Jemima, an additional rate taxpayer, purchased a £100,000 onshore life assurance bond just over 6 years ago. The bond consists of 100 segments and is now valued at £160,000. She would like to realise £80,000 from the bond, either only by only partial withdrawals or only by surrenders, with minimum tax being generated at the time. How may this be achieved?
A. A partial withdrawal across all the segments of £800 per segment without any tax liability.
B. A partial withdrawal across all the segments of £800 per segment with 25% tax liability on £45,000.
C. Surrender of 50 segments resulting in a 25% tax liability on £5,000.
D. Surrender of 50 segments resulting in a 25% tax liability on £30,000.

The answer is D, but I can’t for the life of me see why we would discount/work out A-C to be incorrect. I’m presuming D is based on 50 segments meaning the initial investment equates to £50,000 therefore the gain of £30,000 would be taxable, however, unsure exactly why and if the cumulated 5% annual withdrawal allowance is not to be included?

Sick of reading the same 5 pages to try and understand within the CII textbook and scratching my head!

• Member
edited March 26

Hi cj,

As for D, for full segment surrenders, the 5% doesn't come into it. It's always simply a case of value now less original cost.

A proportionate withdrawal however accounts for the tax-deferred withdrawal allowance in the calculation. B is the accurate figure out of A and B. Each segment has accrued £350 in tax deferred withdrawal allowance (100 segments @ £1,000 each * 7/20 years). Across 100 segments that's £35,000. so the remaining £45,000 is taxable.

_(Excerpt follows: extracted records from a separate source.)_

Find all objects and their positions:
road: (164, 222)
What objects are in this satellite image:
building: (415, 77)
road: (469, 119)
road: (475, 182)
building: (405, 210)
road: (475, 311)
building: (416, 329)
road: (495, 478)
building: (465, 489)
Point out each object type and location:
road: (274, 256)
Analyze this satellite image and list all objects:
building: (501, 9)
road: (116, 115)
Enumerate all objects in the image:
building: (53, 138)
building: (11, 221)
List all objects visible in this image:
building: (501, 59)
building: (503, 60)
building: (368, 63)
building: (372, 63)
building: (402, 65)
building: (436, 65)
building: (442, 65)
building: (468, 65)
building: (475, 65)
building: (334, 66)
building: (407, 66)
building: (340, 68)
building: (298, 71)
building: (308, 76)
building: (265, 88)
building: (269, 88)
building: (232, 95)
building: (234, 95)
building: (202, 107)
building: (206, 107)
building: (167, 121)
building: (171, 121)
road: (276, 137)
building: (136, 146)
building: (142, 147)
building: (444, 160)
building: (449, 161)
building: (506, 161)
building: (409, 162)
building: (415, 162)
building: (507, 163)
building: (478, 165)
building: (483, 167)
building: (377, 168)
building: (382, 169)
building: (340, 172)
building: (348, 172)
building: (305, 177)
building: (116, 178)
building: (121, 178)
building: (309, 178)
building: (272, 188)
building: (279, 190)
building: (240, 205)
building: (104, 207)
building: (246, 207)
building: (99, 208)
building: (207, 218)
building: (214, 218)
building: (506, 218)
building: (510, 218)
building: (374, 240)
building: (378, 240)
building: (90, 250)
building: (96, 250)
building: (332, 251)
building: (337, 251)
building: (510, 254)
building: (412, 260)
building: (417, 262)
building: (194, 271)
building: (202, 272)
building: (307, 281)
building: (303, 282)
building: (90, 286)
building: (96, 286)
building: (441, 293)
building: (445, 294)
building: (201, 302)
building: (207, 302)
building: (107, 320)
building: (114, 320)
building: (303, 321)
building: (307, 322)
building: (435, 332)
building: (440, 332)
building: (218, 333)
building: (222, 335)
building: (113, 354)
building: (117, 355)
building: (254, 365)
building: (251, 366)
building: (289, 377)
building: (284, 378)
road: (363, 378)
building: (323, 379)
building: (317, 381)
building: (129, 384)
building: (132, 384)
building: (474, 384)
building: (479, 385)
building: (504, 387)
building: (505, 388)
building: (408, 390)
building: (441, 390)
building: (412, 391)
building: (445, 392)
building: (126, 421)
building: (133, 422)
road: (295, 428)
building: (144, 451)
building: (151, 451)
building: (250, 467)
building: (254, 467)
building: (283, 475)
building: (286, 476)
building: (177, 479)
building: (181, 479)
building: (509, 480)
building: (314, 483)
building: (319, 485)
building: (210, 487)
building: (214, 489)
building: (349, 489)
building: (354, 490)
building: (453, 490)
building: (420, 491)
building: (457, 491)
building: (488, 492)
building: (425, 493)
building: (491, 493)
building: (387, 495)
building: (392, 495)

Out of C and D, D is accurate for the reason you mention.

Hope that helps.

• Member
Hi Gareth

Thanks for this, really appreciate your response. I also looked at the question again today with a fresh pair of eyes and finally worked it out after grasping the 5% allowance, which is for partial withdrawals only, wouldn’t apply to the surrender of the segments. Therefore B would be an option and possible but isn’t the correct answer given the amount that would be taxed via this route.

Seems so logical once you understand it! Thanks again for the help.